Katya ZatuliveterBy IAN ALLEN| intelNews.org |
►►Interview with Katia Zatuliveter. Just over three months ago Katia Zatuliveter was fighting to clear her name over claims she was a Russian spy who had passed British military secrets to Moscow. Now, in her first newspaper interview since winning her appeal against deportation from the UK, Katia Zatuliveter has told The Daily Telegraph why she does not support Vladimir Putin.
►►US Special Forces in Afghanistan to transfer to CIA. Top US Pentagon officials are considering putting elite special operations troops under CIA control in Afghanistan after 2014. If the plan were adopted, the US and Afghanistan could say there are no more U.S. troops on the ground in the war-torn country because once the SEALs, Rangers and other elite units are assigned to CIA control, even temporarily, they are not considered soldiers.
►►Indian army accused of spying on government officials. The Indian army is accused of using two surveillance vehicles to snoop near the offices and houses of senior Indian Defense Ministry officials. The vehicles with “off the air interceptors” were alleged to be parked in various localities in the New Delhi. Similar equipment is said to be used by the National Technical Research Organisation to listen to conversations without bugging the premises. The Defense Ministry has reportedly ordered a probe by the country’s Intelligence Bureau.

News you may have missed #689: NSA edition

Michael HaydenBy IAN ALLEN| intelNews.org |
►►Ex-NSA Director calls Stuxnet a ‘good idea’. General Michael Hayden, once head of the NSA and CIA, who was no longer in office when the Stuxnet attack on Iran occurred, but who would have been around when the computer virus was created, denies knowing who was behind it. He calls Stuxnet “a good idea”. But he also admits “this was a big idea, too. The rest of the world is looking at this and saying, ‘clearly, someone has legitimated this kind of activity as acceptable'”.

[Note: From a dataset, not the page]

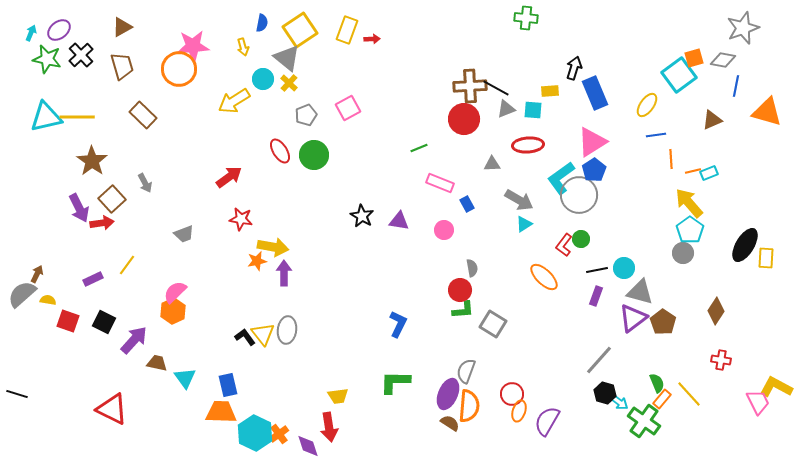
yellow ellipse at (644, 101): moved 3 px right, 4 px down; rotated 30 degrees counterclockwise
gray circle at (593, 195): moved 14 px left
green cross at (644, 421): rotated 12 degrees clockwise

►►NSA develops secure Android phones. The US National Security Agency has developed and published details of an encrypted VoIP communications system using commercial off-the-shelf components and an Android operating system. A hundred US government employees participated in a pilot of Motorola hardware running hardened VoIP called ‘Project FISHBOWL’, NSA Information Assurance Directorate technical director Margaret Salter told the RSA Conference in San Francisco on Wednesday. “The beauty of our strategy is that we looked at all of the components, and took stuff out of the operating system we didn’t need”, said Salter. “This makes the attack surface very small”.

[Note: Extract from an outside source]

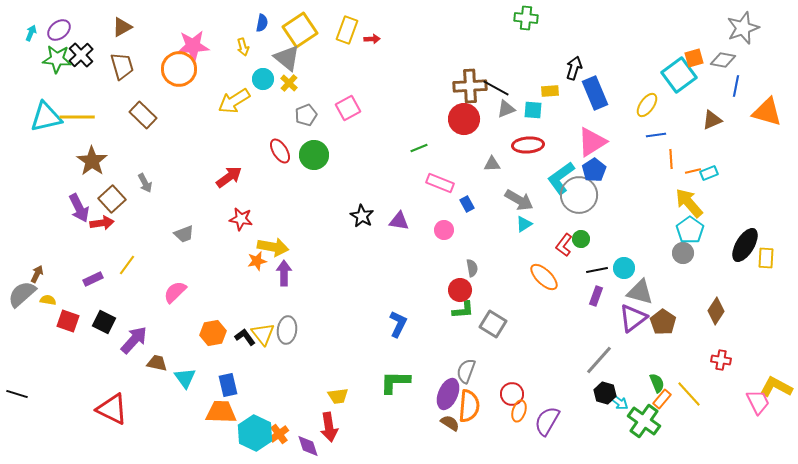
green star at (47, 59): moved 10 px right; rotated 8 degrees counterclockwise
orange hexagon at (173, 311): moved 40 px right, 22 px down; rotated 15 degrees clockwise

►►Senior US Defense official says DHS should lead cybersecurity. In the midst of an ongoing turf battle over how big a role the National Security Agency should play in securing America’s critical infrastructure, Eric Rosenbach, deputy assistant secretary of Defense for Cyber Policy in the Department of Defense, said on Wednesday that the NSA should take a backseat to the Department of Homeland Security in this regard. “Obviously, there are amazing resources at NSA, a lot of magic that goes on there”, he said. “But it’s almost certainly not the right approach for the United States of America to have a foreign intelligence focus on domestic networks, doing something that throughout history has been a domestic function”.